Das scheint immer noch die bessere Lösung als die Airline zu liquidieren - denn das wäre die Alternative zum Verkauf. Tausende Arbeitsplätze stehen auf dem Spiel. Zugleich wird Air India der Regierung in der Coronakrise noch einmal verstärkt zur Last und verschlingt Summen, die anderswo mindestens ebenso dringend gebraucht würden.

Rund 3,3 Milliarden US-Dollar zu übernehmen, mit denen die Regierung für Flugzeugeinkäufe gebürgt hat, könnten in dieser Konstellation tatsächlich das Ende mit dem geringeren Schrecken markieren.

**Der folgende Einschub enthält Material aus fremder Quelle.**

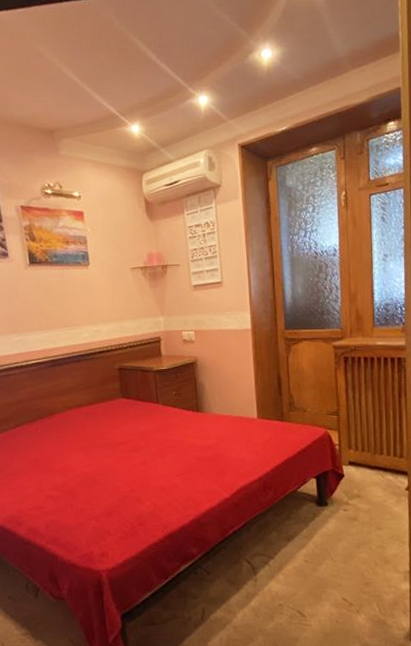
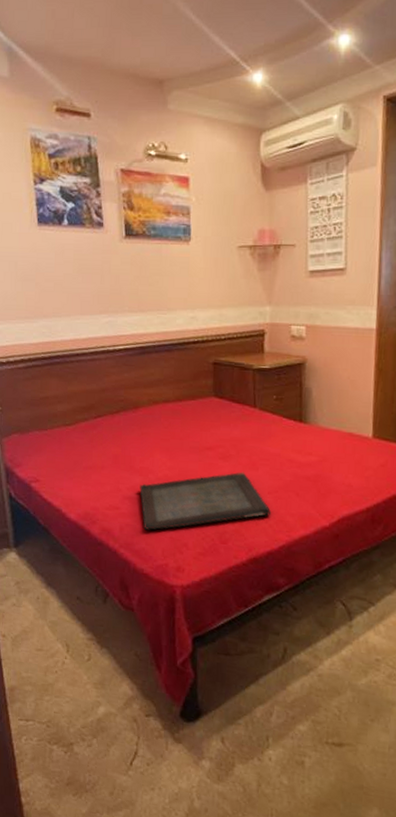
serving tray: none [61,460,181,524] -> present [139,472,272,530]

Ohne die Schuldenlast und mit ihren Slots in Heathrow, über 100 Flugzeugen und einer über Tausend Piloten starken Crew könnte Air India Investoren durchaus als attraktive Gelegenheit verkauft werden.

Nichtsdestotrotz: bereits im März 2019 betrug der Verlust der Airline über eine Milliarde US-Dollar. Zum einen hat die Coronakrise die Übernahme-Möglichkeiten potenzieller Käufer dezimiert, zum anderen hat sie vermutlich den Verlust der Air India ein weiteres Mal gesteigert. Der letzte Versuch, Air India zu verkaufen, war 2018 gescheitert.